• [TASK TO CARRY OUT] Can you rewrite the lines of all the records with "phylum" replaced by "division" and everything else unchanged, leaving the pictures out?

• [TASK INPUTS]

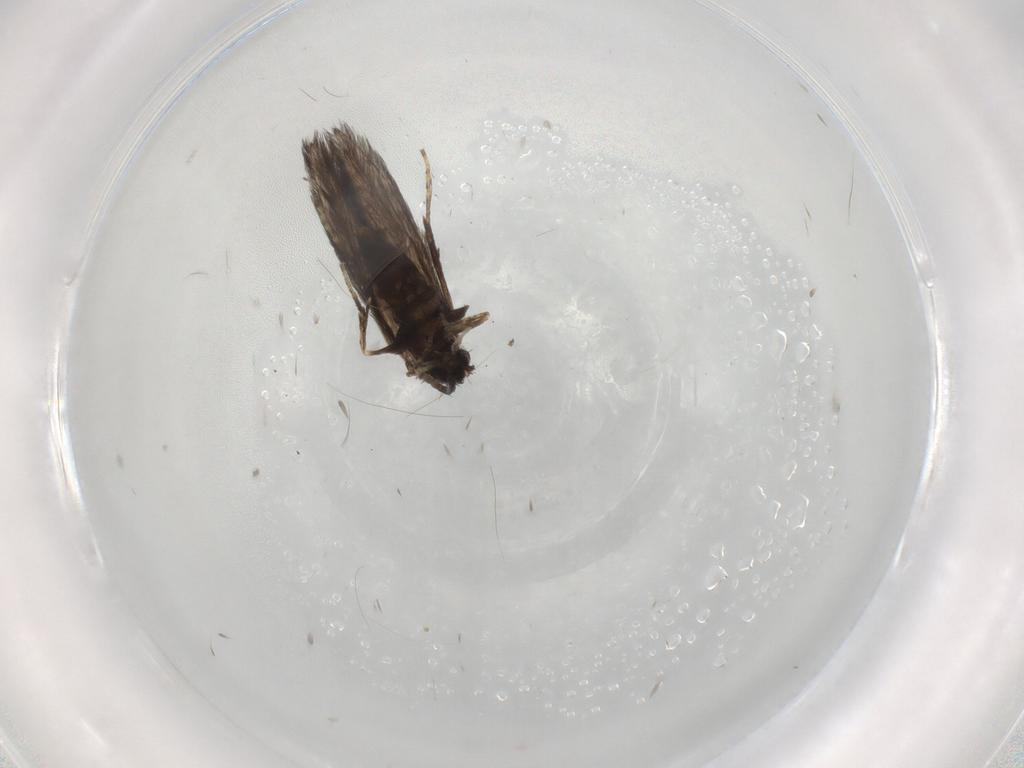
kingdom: Animalia
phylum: Arthropoda
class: Insecta
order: Trichoptera
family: Hydroptilidae
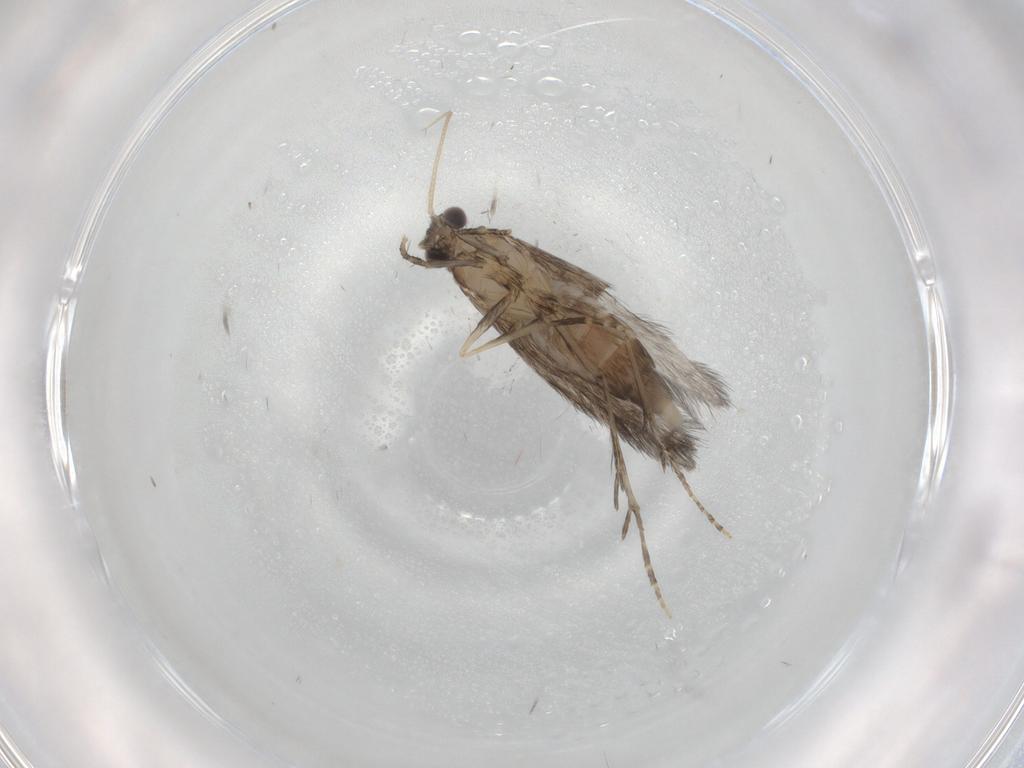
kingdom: Animalia
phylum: Arthropoda
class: Insecta
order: Trichoptera
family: Hydroptilidae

• [ANSWER TO THE EXERCISE]
kingdom: Animalia
division: Arthropoda
class: Insecta
order: Trichoptera
family: Hydroptilidae
kingdom: Animalia
division: Arthropoda
class: Insecta
order: Trichoptera
family: Hydroptilidae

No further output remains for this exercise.